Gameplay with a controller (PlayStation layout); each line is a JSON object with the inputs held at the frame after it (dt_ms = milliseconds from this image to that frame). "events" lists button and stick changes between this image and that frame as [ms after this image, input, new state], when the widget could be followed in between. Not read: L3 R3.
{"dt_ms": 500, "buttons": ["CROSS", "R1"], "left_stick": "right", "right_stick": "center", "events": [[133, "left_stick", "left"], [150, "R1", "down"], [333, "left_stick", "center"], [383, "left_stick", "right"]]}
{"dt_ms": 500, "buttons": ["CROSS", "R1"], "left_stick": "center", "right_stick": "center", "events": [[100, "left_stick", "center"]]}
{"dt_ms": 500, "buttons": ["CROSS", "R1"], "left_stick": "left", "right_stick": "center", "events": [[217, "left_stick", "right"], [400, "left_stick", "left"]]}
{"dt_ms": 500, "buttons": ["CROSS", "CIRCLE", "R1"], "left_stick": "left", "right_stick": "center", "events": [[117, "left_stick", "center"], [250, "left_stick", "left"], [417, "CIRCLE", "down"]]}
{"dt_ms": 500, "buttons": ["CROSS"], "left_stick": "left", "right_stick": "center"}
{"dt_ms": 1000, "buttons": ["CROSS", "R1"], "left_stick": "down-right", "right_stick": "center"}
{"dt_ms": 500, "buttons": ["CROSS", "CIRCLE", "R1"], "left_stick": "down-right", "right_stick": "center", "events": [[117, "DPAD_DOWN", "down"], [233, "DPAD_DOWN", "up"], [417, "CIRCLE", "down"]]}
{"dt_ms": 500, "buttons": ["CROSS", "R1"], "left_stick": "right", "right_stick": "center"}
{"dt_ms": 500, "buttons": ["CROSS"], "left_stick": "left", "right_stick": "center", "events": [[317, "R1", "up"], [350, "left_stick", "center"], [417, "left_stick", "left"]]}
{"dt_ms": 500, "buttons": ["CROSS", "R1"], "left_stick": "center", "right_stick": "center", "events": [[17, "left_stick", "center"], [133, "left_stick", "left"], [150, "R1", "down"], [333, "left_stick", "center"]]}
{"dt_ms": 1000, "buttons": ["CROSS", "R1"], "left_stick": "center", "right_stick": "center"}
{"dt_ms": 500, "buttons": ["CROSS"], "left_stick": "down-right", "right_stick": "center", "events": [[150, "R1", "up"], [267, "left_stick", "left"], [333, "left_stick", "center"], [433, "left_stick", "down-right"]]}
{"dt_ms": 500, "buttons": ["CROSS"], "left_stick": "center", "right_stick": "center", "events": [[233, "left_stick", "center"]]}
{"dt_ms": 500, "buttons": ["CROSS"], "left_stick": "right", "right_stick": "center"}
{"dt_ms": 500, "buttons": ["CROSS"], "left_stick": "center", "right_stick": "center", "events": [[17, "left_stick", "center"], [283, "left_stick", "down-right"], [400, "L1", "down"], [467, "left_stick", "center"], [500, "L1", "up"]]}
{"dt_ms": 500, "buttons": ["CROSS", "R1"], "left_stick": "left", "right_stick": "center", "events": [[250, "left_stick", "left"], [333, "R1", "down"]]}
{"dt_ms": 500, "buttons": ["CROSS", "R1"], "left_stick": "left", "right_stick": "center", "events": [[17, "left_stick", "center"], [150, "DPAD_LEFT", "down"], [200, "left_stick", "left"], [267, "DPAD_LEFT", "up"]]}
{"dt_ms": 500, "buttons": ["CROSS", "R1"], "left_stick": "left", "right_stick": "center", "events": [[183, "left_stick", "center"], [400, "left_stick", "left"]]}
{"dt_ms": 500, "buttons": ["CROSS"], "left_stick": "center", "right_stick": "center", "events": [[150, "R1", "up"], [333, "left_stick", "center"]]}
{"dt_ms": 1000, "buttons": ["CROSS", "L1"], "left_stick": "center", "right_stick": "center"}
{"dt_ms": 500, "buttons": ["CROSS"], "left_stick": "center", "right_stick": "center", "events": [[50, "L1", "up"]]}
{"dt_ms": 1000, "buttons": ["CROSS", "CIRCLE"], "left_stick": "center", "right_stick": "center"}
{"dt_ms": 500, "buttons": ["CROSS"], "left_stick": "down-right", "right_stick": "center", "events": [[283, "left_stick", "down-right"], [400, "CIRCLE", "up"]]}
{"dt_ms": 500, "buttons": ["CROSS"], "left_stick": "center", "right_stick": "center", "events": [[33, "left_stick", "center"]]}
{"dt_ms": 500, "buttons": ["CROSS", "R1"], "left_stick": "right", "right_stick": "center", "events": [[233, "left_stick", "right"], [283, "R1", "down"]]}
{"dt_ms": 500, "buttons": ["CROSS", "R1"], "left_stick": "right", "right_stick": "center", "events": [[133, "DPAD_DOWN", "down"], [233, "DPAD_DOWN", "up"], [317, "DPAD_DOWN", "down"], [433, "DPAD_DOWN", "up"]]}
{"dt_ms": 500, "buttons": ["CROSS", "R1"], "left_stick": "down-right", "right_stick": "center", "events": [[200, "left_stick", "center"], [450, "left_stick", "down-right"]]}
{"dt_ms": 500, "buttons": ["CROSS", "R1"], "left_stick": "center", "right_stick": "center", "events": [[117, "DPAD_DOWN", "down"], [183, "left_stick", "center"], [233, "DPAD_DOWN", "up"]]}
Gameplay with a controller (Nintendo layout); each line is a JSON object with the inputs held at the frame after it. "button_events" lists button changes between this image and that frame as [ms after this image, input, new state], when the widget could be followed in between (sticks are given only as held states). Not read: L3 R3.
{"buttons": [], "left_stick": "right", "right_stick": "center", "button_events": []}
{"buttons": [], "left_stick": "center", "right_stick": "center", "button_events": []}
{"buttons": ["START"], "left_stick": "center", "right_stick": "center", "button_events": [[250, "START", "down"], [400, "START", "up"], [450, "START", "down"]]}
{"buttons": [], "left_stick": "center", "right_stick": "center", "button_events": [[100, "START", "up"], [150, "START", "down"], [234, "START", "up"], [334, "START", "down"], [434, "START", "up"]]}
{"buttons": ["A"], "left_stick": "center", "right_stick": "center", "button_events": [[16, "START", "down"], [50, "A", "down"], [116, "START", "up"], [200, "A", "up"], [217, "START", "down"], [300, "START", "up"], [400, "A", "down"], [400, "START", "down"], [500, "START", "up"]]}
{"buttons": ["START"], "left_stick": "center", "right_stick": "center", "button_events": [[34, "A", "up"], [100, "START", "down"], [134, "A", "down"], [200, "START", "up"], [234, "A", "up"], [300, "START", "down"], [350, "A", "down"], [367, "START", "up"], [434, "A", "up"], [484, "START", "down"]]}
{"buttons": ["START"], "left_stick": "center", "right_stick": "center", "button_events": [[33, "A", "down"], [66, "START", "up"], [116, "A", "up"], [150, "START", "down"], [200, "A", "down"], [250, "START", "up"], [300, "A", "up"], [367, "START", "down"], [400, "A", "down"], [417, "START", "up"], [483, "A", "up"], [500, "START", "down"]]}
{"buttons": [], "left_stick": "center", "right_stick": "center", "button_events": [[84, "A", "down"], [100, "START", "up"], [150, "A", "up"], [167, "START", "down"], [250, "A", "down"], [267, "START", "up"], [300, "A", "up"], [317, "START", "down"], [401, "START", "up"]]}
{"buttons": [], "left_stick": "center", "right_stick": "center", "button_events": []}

> _Task instructions_:
The material above should be given again in full, exactly.

> _Answer to the exercise_:
Gameplay with a controller (PlayStation layout); each line is a JSON object with the inputs held at the frame after it (dt_ms = milliseconds from this image to that frame). "events" lists button and stick changes between this image and that frame as [ms after this image, input, new state], when the widget could be followed in between. Not read: L3 R3.
{"dt_ms": 500, "buttons": ["CROSS", "R1"], "left_stick": "right", "right_stick": "center", "events": [[133, "left_stick", "left"], [150, "R1", "down"], [333, "left_stick", "center"], [383, "left_stick", "right"]]}
{"dt_ms": 500, "buttons": ["CROSS", "R1"], "left_stick": "center", "right_stick": "center", "events": [[100, "left_stick", "center"]]}
{"dt_ms": 500, "buttons": ["CROSS", "R1"], "left_stick": "left", "right_stick": "center", "events": [[217, "left_stick", "right"], [400, "left_stick", "left"]]}
{"dt_ms": 500, "buttons": ["CROSS", "CIRCLE", "R1"], "left_stick": "left", "right_stick": "center", "events": [[117, "left_stick", "center"], [250, "left_stick", "left"], [417, "CIRCLE", "down"]]}
{"dt_ms": 500, "buttons": ["CROSS"], "left_stick": "left", "right_stick": "center"}
{"dt_ms": 1000, "buttons": ["CROSS", "R1"], "left_stick": "down-right", "right_stick": "center"}
{"dt_ms": 500, "buttons": ["CROSS", "CIRCLE", "R1"], "left_stick": "down-right", "right_stick": "center", "events": [[117, "DPAD_DOWN", "down"], [233, "DPAD_DOWN", "up"], [417, "CIRCLE", "down"]]}
{"dt_ms": 500, "buttons": ["CROSS", "R1"], "left_stick": "right", "right_stick": "center"}
{"dt_ms": 500, "buttons": ["CROSS"], "left_stick": "left", "right_stick": "center", "events": [[317, "R1", "up"], [350, "left_stick", "center"], [417, "left_stick", "left"]]}
{"dt_ms": 500, "buttons": ["CROSS", "R1"], "left_stick": "center", "right_stick": "center", "events": [[17, "left_stick", "center"], [133, "left_stick", "left"], [150, "R1", "down"], [333, "left_stick", "center"]]}
{"dt_ms": 1000, "buttons": ["CROSS", "R1"], "left_stick": "center", "right_stick": "center"}
{"dt_ms": 500, "buttons": ["CROSS"], "left_stick": "down-right", "right_stick": "center", "events": [[150, "R1", "up"], [267, "left_stick", "left"], [333, "left_stick", "center"], [433, "left_stick", "down-right"]]}
{"dt_ms": 500, "buttons": ["CROSS"], "left_stick": "center", "right_stick": "center", "events": [[233, "left_stick", "center"]]}
{"dt_ms": 500, "buttons": ["CROSS"], "left_stick": "right", "right_stick": "center"}
{"dt_ms": 500, "buttons": ["CROSS"], "left_stick": "center", "right_stick": "center", "events": [[17, "left_stick", "center"], [283, "left_stick", "down-right"], [400, "L1", "down"], [467, "left_stick", "center"], [500, "L1", "up"]]}
{"dt_ms": 500, "buttons": ["CROSS", "R1"], "left_stick": "left", "right_stick": "center", "events": [[250, "left_stick", "left"], [333, "R1", "down"]]}
{"dt_ms": 500, "buttons": ["CROSS", "R1"], "left_stick": "left", "right_stick": "center", "events": [[17, "left_stick", "center"], [150, "DPAD_LEFT", "down"], [200, "left_stick", "left"], [267, "DPAD_LEFT", "up"]]}
{"dt_ms": 500, "buttons": ["CROSS", "R1"], "left_stick": "left", "right_stick": "center", "events": [[183, "left_stick", "center"], [400, "left_stick", "left"]]}
{"dt_ms": 500, "buttons": ["CROSS"], "left_stick": "center", "right_stick": "center", "events": [[150, "R1", "up"], [333, "left_stick", "center"]]}
{"dt_ms": 1000, "buttons": ["CROSS", "L1"], "left_stick": "center", "right_stick": "center"}
{"dt_ms": 500, "buttons": ["CROSS"], "left_stick": "center", "right_stick": "center", "events": [[50, "L1", "up"]]}
{"dt_ms": 1000, "buttons": ["CROSS", "CIRCLE"], "left_stick": "center", "right_stick": "center"}
{"dt_ms": 500, "buttons": ["CROSS"], "left_stick": "down-right", "right_stick": "center", "events": [[283, "left_stick", "down-right"], [400, "CIRCLE", "up"]]}
{"dt_ms": 500, "buttons": ["CROSS"], "left_stick": "center", "right_stick": "center", "events": [[33, "left_stick", "center"]]}
{"dt_ms": 500, "buttons": ["CROSS", "R1"], "left_stick": "right", "right_stick": "center", "events": [[233, "left_stick", "right"], [283, "R1", "down"]]}
{"dt_ms": 500, "buttons": ["CROSS", "R1"], "left_stick": "right", "right_stick": "center", "events": [[133, "DPAD_DOWN", "down"], [233, "DPAD_DOWN", "up"], [317, "DPAD_DOWN", "down"], [433, "DPAD_DOWN", "up"]]}
{"dt_ms": 500, "buttons": ["CROSS", "R1"], "left_stick": "down-right", "right_stick": "center", "events": [[200, "left_stick", "center"], [450, "left_stick", "down-right"]]}
{"dt_ms": 500, "buttons": ["CROSS", "R1"], "left_stick": "center", "right_stick": "center", "events": [[117, "DPAD_DOWN", "down"], [183, "left_stick", "center"], [233, "DPAD_DOWN", "up"]]}
Gameplay with a controller (Nintendo layout); each line is a JSON object with the inputs held at the frame after it. "button_events" lists button changes between this image and that frame as [ms after this image, input, new state], when the widget could be followed in between (sticks are given only as held states). Not read: L3 R3.
{"buttons": [], "left_stick": "right", "right_stick": "center", "button_events": []}
{"buttons": [], "left_stick": "center", "right_stick": "center", "button_events": []}
{"buttons": ["START"], "left_stick": "center", "right_stick": "center", "button_events": [[250, "START", "down"], [400, "START", "up"], [450, "START", "down"]]}
{"buttons": [], "left_stick": "center", "right_stick": "center", "button_events": [[100, "START", "up"], [150, "START", "down"], [234, "START", "up"], [334, "START", "down"], [434, "START", "up"]]}
{"buttons": ["A"], "left_stick": "center", "right_stick": "center", "button_events": [[16, "START", "down"], [50, "A", "down"], [116, "START", "up"], [200, "A", "up"], [217, "START", "down"], [300, "START", "up"], [400, "A", "down"], [400, "START", "down"], [500, "START", "up"]]}
{"buttons": ["START"], "left_stick": "center", "right_stick": "center", "button_events": [[34, "A", "up"], [100, "START", "down"], [134, "A", "down"], [200, "START", "up"], [234, "A", "up"], [300, "START", "down"], [350, "A", "down"], [367, "START", "up"], [434, "A", "up"], [484, "START", "down"]]}
{"buttons": ["START"], "left_stick": "center", "right_stick": "center", "button_events": [[33, "A", "down"], [66, "START", "up"], [116, "A", "up"], [150, "START", "down"], [200, "A", "down"], [250, "START", "up"], [300, "A", "up"], [367, "START", "down"], [400, "A", "down"], [417, "START", "up"], [483, "A", "up"], [500, "START", "down"]]}
{"buttons": [], "left_stick": "center", "right_stick": "center", "button_events": [[84, "A", "down"], [100, "START", "up"], [150, "A", "up"], [167, "START", "down"], [250, "A", "down"], [267, "START", "up"], [300, "A", "up"], [317, "START", "down"], [401, "START", "up"]]}
{"buttons": [], "left_stick": "center", "right_stick": "center", "button_events": []}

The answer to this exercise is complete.